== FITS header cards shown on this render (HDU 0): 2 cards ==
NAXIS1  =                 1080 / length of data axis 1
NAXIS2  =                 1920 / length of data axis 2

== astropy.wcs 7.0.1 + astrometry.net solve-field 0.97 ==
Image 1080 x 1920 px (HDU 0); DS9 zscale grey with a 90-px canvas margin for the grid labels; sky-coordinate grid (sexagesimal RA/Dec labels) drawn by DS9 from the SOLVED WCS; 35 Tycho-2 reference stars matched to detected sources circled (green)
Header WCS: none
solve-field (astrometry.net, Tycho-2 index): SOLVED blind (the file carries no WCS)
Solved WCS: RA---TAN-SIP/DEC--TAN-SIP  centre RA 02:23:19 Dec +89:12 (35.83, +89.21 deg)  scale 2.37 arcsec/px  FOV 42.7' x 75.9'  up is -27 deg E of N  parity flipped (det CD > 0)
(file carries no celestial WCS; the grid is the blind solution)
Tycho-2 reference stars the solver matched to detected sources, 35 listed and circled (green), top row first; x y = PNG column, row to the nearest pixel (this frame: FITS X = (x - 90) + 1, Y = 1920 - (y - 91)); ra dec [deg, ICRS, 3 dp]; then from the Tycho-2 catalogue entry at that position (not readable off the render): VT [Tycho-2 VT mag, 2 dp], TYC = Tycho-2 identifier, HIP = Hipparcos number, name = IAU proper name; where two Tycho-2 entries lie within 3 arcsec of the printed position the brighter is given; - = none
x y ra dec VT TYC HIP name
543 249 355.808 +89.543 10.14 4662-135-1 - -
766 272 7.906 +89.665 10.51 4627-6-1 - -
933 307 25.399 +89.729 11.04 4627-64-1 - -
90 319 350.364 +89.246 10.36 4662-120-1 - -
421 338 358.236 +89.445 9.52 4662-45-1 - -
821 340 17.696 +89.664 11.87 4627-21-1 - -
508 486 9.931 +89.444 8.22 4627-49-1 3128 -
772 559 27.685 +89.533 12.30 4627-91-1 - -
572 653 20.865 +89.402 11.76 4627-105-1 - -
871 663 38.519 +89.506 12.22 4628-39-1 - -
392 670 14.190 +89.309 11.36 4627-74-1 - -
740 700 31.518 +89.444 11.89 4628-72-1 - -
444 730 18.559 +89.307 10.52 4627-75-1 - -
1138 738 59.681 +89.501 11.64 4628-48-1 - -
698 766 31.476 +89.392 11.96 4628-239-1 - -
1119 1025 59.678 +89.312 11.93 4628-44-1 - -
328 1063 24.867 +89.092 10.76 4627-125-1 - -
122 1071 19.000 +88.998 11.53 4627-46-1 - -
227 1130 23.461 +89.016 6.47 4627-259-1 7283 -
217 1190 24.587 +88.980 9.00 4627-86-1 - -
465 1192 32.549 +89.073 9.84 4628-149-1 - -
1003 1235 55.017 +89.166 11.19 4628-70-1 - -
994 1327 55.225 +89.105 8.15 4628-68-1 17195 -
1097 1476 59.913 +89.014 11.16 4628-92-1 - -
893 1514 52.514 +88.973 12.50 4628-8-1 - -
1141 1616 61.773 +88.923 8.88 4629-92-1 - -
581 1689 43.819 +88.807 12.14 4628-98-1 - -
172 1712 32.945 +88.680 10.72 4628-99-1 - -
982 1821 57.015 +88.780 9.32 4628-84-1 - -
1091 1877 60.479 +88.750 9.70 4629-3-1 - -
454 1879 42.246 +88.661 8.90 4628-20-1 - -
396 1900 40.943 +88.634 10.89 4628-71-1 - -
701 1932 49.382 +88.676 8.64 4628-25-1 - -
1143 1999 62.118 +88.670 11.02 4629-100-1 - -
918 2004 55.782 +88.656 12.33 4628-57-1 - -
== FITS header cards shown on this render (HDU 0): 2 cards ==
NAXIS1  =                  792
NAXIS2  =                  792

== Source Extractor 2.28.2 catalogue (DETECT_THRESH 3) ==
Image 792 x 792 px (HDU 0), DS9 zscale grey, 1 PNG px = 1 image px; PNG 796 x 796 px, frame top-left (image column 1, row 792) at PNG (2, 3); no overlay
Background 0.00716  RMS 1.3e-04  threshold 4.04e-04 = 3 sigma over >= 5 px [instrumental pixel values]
----------
■ **REQUIREMENT**
Reproduce every record above verbatim, line for line.

■ **WRITTEN RESPONSE**
== FITS header cards shown on this render (HDU 0): 2 cards ==
NAXIS1  =                 1080 / length of data axis 1
NAXIS2  =                 1920 / length of data axis 2

== astropy.wcs 7.0.1 + astrometry.net solve-field 0.97 ==
Image 1080 x 1920 px (HDU 0); DS9 zscale grey with a 90-px canvas margin for the grid labels; sky-coordinate grid (sexagesimal RA/Dec labels) drawn by DS9 from the SOLVED WCS; 35 Tycho-2 reference stars matched to detected sources circled (green)
Header WCS: none
solve-field (astrometry.net, Tycho-2 index): SOLVED blind (the file carries no WCS)
Solved WCS: RA---TAN-SIP/DEC--TAN-SIP  centre RA 02:23:19 Dec +89:12 (35.83, +89.21 deg)  scale 2.37 arcsec/px  FOV 42.7' x 75.9'  up is -27 deg E of N  parity flipped (det CD > 0)
(file carries no celestial WCS; the grid is the blind solution)
Tycho-2 reference stars the solver matched to detected sources, 35 listed and circled (green), top row first; x y = PNG column, row to the nearest pixel (this frame: FITS X = (x - 90) + 1, Y = 1920 - (y - 91)); ra dec [deg, ICRS, 3 dp]; then from the Tycho-2 catalogue entry at that position (not readable off the render): VT [Tycho-2 VT mag, 2 dp], TYC = Tycho-2 identifier, HIP = Hipparcos number, name = IAU proper name; where two Tycho-2 entries lie within 3 arcsec of the printed position the brighter is given; - = none
x y ra dec VT TYC HIP name
543 249 355.808 +89.543 10.14 4662-135-1 - -
766 272 7.906 +89.665 10.51 4627-6-1 - -
933 307 25.399 +89.729 11.04 4627-64-1 - -
90 319 350.364 +89.246 10.36 4662-120-1 - -
421 338 358.236 +89.445 9.52 4662-45-1 - -
821 340 17.696 +89.664 11.87 4627-21-1 - -
508 486 9.931 +89.444 8.22 4627-49-1 3128 -
772 559 27.685 +89.533 12.30 4627-91-1 - -
572 653 20.865 +89.402 11.76 4627-105-1 - -
871 663 38.519 +89.506 12.22 4628-39-1 - -
392 670 14.190 +89.309 11.36 4627-74-1 - -
740 700 31.518 +89.444 11.89 4628-72-1 - -
444 730 18.559 +89.307 10.52 4627-75-1 - -
1138 738 59.681 +89.501 11.64 4628-48-1 - -
698 766 31.476 +89.392 11.96 4628-239-1 - -
1119 1025 59.678 +89.312 11.93 4628-44-1 - -
328 1063 24.867 +89.092 10.76 4627-125-1 - -
122 1071 19.000 +88.998 11.53 4627-46-1 - -
227 1130 23.461 +89.016 6.47 4627-259-1 7283 -
217 1190 24.587 +88.980 9.00 4627-86-1 - -
465 1192 32.549 +89.073 9.84 4628-149-1 - -
1003 1235 55.017 +89.166 11.19 4628-70-1 - -
994 1327 55.225 +89.105 8.15 4628-68-1 17195 -
1097 1476 59.913 +89.014 11.16 4628-92-1 - -
893 1514 52.514 +88.973 12.50 4628-8-1 - -
1141 1616 61.773 +88.923 8.88 4629-92-1 - -
581 1689 43.819 +88.807 12.14 4628-98-1 - -
172 1712 32.945 +88.680 10.72 4628-99-1 - -
982 1821 57.015 +88.780 9.32 4628-84-1 - -
1091 1877 60.479 +88.750 9.70 4629-3-1 - -
454 1879 42.246 +88.661 8.90 4628-20-1 - -
396 1900 40.943 +88.634 10.89 4628-71-1 - -
701 1932 49.382 +88.676 8.64 4628-25-1 - -
1143 1999 62.118 +88.670 11.02 4629-100-1 - -
918 2004 55.782 +88.656 12.33 4628-57-1 - -
== FITS header cards shown on this render (HDU 0): 2 cards ==
NAXIS1  =                  792
NAXIS2  =                  792

== Source Extractor 2.28.2 catalogue (DETECT_THRESH 3) ==
Image 792 x 792 px (HDU 0), DS9 zscale grey, 1 PNG px = 1 image px; PNG 796 x 796 px, frame top-left (image column 1, row 792) at PNG (2, 3); no overlay
Background 0.00716  RMS 1.3e-04  threshold 4.04e-04 = 3 sigma over >= 5 px [instrumental pixel values]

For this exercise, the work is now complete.